IMPORTANT NEWS: National Electric Vehicle Sweden has agreed to buy the assets of Saab Automobile and the sale is expected to be finalized during the summer.

Wednesday, November 9, 2011

Chinese not giving up on Saab

On Monday the deal where Chinese companies Youngman and PangDa acquires Saab was set back when General Motors announced that the proposed deal would see GM ending all technology agreements with Saab. But the Chinese have not given up. When Rachel Pang from Youngman spoke to TTELA she assured the newspaper that they still want Saab. 
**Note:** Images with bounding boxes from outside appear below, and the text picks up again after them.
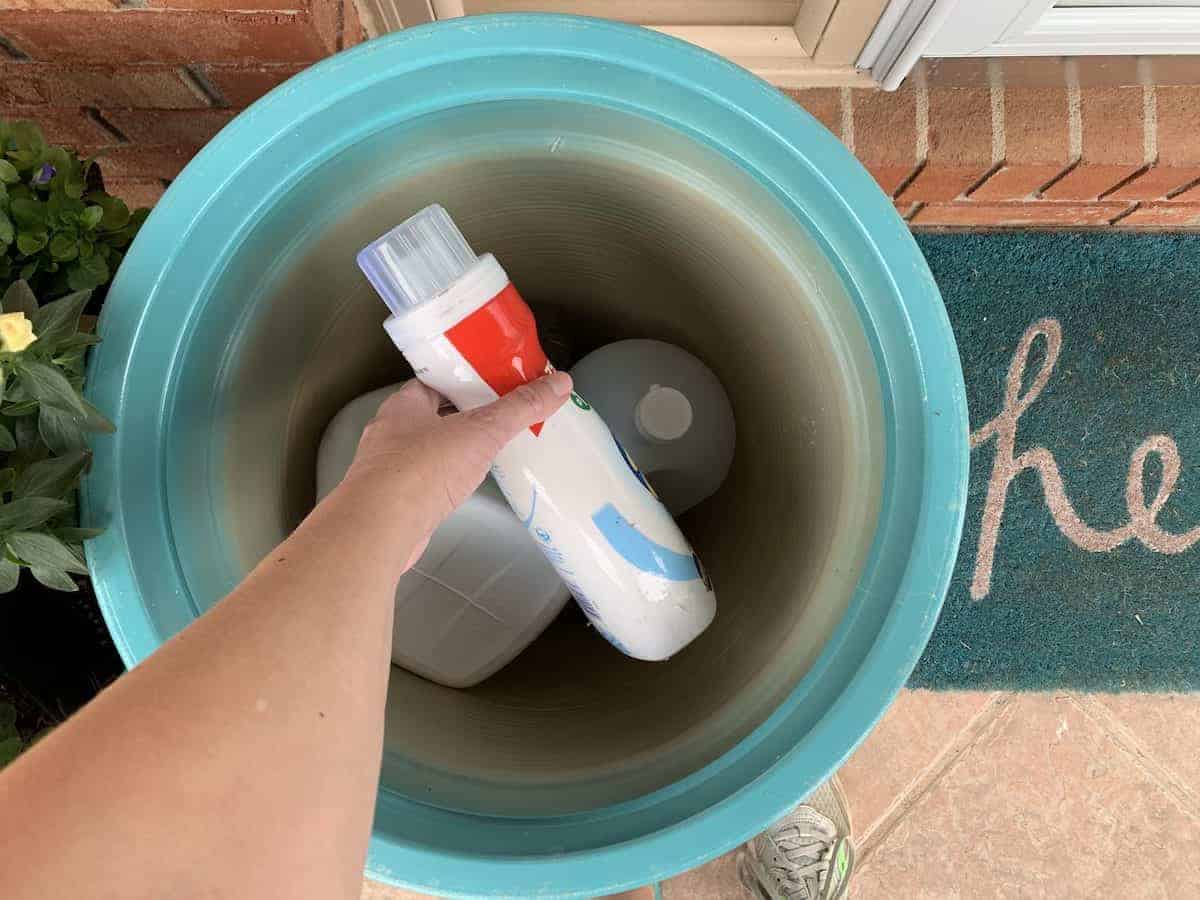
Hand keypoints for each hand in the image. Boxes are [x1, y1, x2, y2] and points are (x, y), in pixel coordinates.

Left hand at [339, 371, 571, 563]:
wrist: (380, 530)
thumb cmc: (420, 471)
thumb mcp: (481, 431)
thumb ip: (520, 408)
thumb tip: (558, 384)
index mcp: (405, 405)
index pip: (436, 381)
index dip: (465, 379)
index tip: (493, 381)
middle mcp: (391, 433)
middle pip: (434, 415)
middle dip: (465, 416)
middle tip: (500, 415)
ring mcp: (390, 470)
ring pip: (429, 450)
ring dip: (455, 450)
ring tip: (490, 450)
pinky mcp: (396, 502)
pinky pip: (427, 482)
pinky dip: (448, 480)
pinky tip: (467, 486)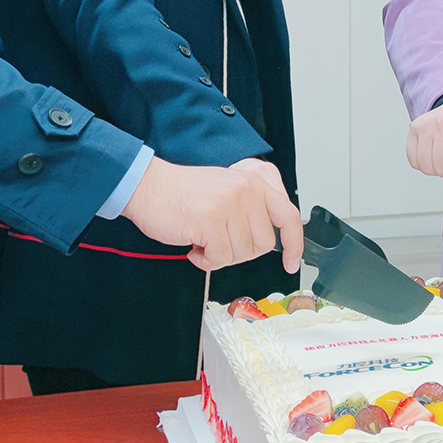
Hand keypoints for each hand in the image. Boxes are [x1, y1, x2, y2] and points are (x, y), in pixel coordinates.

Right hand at [121, 155, 304, 274]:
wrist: (148, 186)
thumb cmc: (185, 191)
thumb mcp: (229, 187)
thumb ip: (253, 205)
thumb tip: (272, 237)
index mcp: (255, 180)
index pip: (288, 215)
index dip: (294, 244)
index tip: (291, 262)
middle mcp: (247, 189)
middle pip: (264, 244)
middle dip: (241, 251)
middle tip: (220, 240)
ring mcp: (230, 204)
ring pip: (242, 254)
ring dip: (220, 255)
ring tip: (204, 239)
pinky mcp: (211, 221)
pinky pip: (220, 259)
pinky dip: (205, 260)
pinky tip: (194, 246)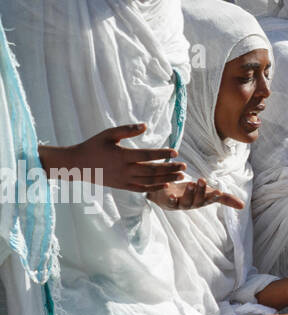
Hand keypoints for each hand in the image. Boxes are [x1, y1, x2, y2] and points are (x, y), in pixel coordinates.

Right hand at [52, 123, 185, 192]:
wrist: (76, 164)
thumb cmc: (93, 145)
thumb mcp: (108, 134)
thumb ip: (127, 130)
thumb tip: (145, 126)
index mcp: (122, 156)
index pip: (147, 155)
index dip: (162, 154)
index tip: (175, 152)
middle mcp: (124, 170)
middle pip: (152, 170)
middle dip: (170, 168)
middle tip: (184, 166)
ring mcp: (123, 180)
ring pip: (148, 181)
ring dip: (166, 179)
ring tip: (180, 176)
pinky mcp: (121, 186)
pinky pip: (140, 188)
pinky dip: (153, 188)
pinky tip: (165, 185)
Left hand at [149, 177, 243, 210]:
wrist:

"Of course we do. If you are afraid you can not succeed in the business world. Difficulties will always exist You just have to find solutions, and not just give up," Rachel Pang told TTELA.

And Saab's chief of purchases, Kjell-Åke Eriksson, believes that GM is not the biggest problem.The biggest problem is time and money. According to Eriksson, it is realistic that Saab is a profitable company in 2014, but this requires that the production is started and the company is given the chance of a future.
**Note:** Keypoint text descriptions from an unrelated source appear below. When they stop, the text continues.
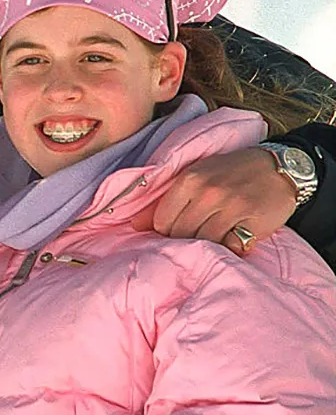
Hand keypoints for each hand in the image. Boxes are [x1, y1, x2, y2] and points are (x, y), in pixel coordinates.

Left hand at [148, 147, 294, 254]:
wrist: (278, 168)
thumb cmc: (230, 173)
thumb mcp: (196, 177)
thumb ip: (167, 201)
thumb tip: (136, 225)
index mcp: (188, 180)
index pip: (162, 221)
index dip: (166, 232)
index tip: (177, 232)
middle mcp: (208, 192)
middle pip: (181, 235)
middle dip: (185, 241)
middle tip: (197, 238)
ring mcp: (232, 206)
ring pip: (204, 242)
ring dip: (207, 245)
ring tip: (215, 237)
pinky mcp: (253, 221)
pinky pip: (231, 246)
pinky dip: (230, 247)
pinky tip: (233, 237)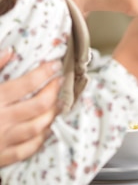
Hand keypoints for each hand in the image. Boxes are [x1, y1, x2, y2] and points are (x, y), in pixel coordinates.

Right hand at [0, 50, 61, 166]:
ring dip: (51, 114)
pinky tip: (45, 129)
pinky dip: (40, 139)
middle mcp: (1, 120)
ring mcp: (2, 140)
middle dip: (53, 92)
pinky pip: (27, 150)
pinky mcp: (0, 157)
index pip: (28, 83)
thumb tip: (10, 52)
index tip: (54, 65)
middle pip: (39, 105)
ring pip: (38, 127)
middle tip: (59, 82)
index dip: (45, 73)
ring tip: (56, 103)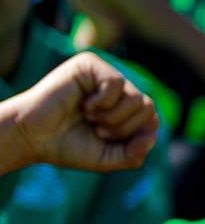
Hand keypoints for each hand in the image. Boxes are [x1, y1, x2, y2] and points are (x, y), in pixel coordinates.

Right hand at [0, 53, 158, 174]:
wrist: (32, 137)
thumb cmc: (68, 146)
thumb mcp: (108, 158)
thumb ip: (136, 152)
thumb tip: (154, 135)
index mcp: (124, 108)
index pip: (152, 119)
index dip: (135, 135)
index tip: (108, 140)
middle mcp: (118, 89)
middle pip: (148, 108)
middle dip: (123, 128)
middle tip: (97, 129)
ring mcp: (105, 75)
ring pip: (136, 97)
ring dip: (112, 117)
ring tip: (89, 117)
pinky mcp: (90, 65)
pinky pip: (117, 83)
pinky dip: (103, 102)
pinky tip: (84, 105)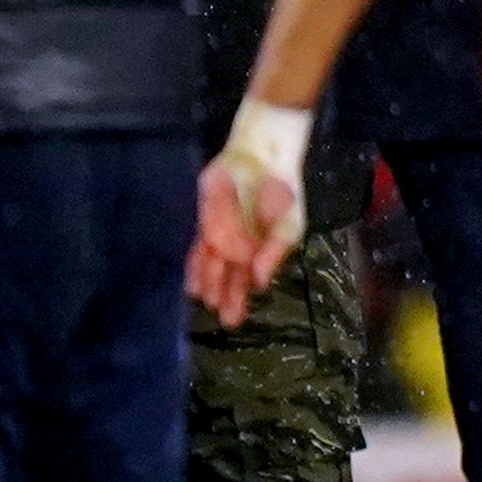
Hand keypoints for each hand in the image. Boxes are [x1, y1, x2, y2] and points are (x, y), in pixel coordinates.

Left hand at [187, 158, 297, 327]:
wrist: (262, 160)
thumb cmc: (281, 193)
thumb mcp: (288, 225)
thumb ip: (274, 253)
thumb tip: (260, 283)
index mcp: (261, 250)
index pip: (248, 280)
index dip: (241, 299)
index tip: (235, 321)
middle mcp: (240, 248)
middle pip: (230, 277)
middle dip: (227, 297)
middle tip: (224, 320)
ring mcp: (221, 237)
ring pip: (212, 266)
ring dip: (210, 284)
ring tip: (208, 302)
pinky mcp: (205, 223)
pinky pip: (198, 248)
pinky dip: (195, 266)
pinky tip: (193, 284)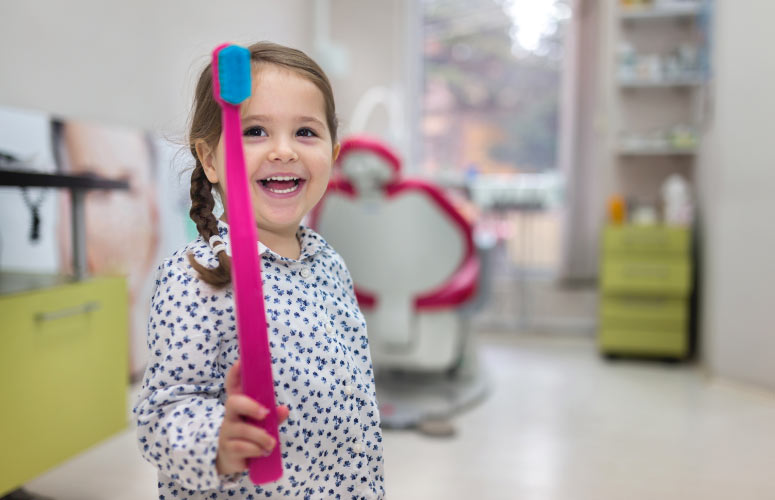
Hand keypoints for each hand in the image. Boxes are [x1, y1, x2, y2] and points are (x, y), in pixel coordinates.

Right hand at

"The risk is that we can not reach a final agreement. The approval of GM, the National Debt Office and the European Investment Bank and the other parties is still missing," Eriksson said to TTELA.
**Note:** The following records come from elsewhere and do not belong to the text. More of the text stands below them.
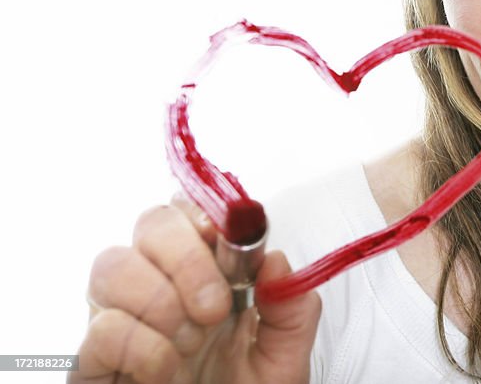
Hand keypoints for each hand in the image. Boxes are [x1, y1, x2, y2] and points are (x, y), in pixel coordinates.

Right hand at [71, 193, 320, 382]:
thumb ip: (293, 310)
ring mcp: (121, 319)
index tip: (232, 242)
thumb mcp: (286, 359)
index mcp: (209, 273)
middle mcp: (160, 285)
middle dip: (187, 259)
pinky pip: (102, 328)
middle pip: (151, 222)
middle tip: (215, 308)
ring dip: (161, 301)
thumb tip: (276, 260)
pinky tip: (166, 372)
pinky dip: (142, 347)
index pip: (194, 209)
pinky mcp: (92, 362)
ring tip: (190, 344)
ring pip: (112, 264)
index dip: (210, 214)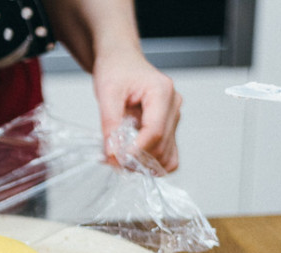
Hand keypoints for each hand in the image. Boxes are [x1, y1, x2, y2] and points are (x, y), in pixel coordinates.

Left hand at [93, 52, 181, 172]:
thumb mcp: (106, 93)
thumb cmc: (116, 70)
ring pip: (166, 155)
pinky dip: (151, 162)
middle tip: (110, 159)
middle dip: (136, 158)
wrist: (122, 61)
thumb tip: (113, 153)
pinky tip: (132, 157)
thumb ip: (110, 124)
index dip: (135, 150)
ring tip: (119, 156)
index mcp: (162, 92)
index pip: (154, 132)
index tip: (115, 159)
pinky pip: (168, 154)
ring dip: (143, 163)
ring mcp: (174, 117)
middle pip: (161, 146)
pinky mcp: (170, 126)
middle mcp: (174, 105)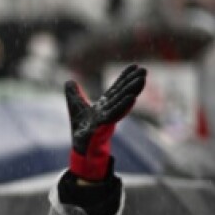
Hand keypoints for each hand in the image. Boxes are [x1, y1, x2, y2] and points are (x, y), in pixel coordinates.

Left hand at [65, 64, 146, 180]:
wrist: (81, 148)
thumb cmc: (82, 129)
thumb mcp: (75, 107)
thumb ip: (74, 94)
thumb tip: (70, 81)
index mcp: (105, 104)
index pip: (116, 88)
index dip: (125, 77)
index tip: (135, 66)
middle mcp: (109, 109)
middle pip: (123, 93)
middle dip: (133, 81)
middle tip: (144, 70)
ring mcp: (108, 118)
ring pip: (123, 102)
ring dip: (132, 90)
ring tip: (142, 79)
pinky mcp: (105, 126)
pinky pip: (116, 115)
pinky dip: (124, 106)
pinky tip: (133, 98)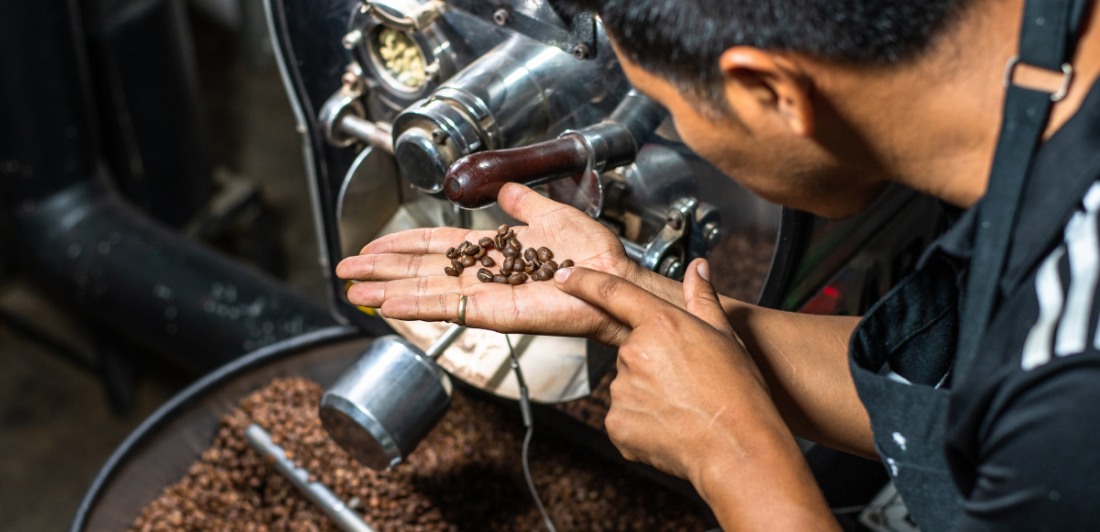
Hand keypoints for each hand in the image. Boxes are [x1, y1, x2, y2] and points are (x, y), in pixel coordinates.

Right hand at [336, 184, 643, 344]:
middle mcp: (482, 276)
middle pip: (420, 271)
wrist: (612, 275)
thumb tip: (505, 189)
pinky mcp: (495, 313)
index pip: (435, 248)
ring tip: (354, 291)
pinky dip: (416, 306)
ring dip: (387, 291)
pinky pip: (449, 309)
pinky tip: (388, 304)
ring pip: (426, 292)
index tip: (371, 246)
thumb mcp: (550, 214)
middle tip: (345, 270)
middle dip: (381, 270)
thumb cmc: (592, 252)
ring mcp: (485, 296)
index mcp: (491, 251)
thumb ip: (523, 203)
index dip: (402, 246)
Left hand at [554, 259, 838, 530]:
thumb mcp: (726, 336)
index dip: (584, 281)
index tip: (564, 275)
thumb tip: (699, 268)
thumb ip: (703, 299)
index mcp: (660, 325)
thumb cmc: (737, 393)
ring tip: (683, 407)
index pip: (612, 293)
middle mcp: (634, 353)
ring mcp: (621, 390)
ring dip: (648, 393)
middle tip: (686, 381)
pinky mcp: (616, 423)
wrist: (736, 448)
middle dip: (652, 362)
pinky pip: (623, 416)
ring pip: (628, 385)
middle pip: (631, 351)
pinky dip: (642, 421)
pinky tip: (670, 426)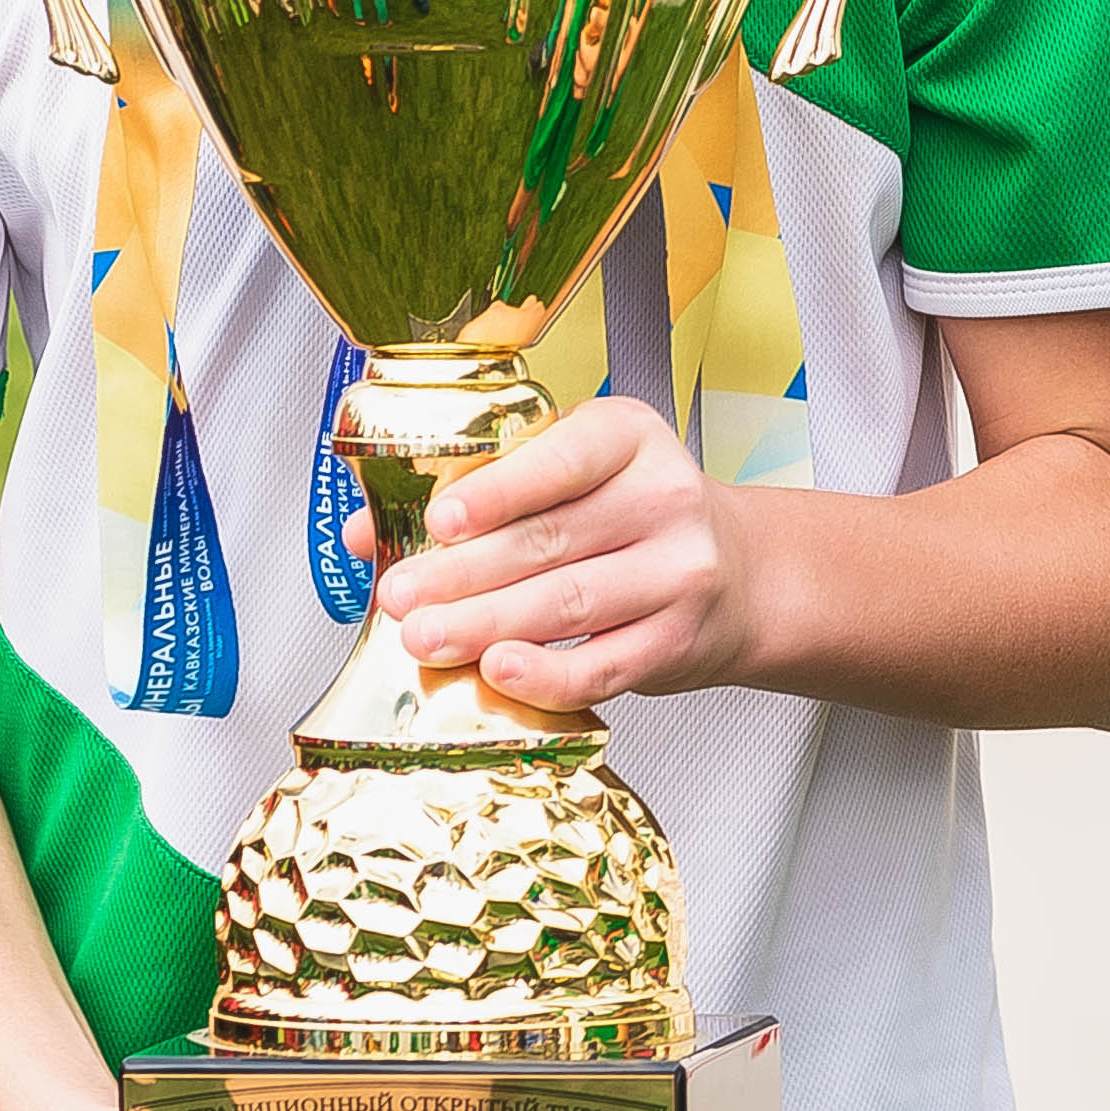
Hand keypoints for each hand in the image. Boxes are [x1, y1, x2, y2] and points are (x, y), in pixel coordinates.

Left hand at [366, 397, 754, 710]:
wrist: (739, 571)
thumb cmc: (633, 512)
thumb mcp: (569, 472)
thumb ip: (477, 491)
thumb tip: (370, 533)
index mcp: (628, 437)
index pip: (560, 460)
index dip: (497, 492)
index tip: (439, 520)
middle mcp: (663, 498)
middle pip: (549, 541)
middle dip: (462, 574)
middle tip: (401, 596)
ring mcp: (678, 572)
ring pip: (568, 603)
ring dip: (486, 625)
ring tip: (426, 638)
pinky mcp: (678, 640)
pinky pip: (602, 665)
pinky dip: (546, 674)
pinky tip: (500, 670)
He believes that GM's refusal to sell technology under the current agreement with the Chinese not necessarily means an end to the deal.


"In the long run we will be independent of GM and we have a very appealing expertise, safety knowledge and the Phoenix platform. The problem is that if we do not get GM on board now we will lose time and money."

One reason that the Chinese companies could be interest even without the technology agreements with GM is how far behind the Chinese are the Western World concerning   development of technology.

"If they look at how much time it has taken us to develop it [Phoenix platform] they will see how much time they could save by buying our technology."

But the question is if the Phoenix platform is so attractive that the Chinese would be interested in a deal if only the Phoenix is included.

"Only the Chinese companies can answer that," Eriksson said.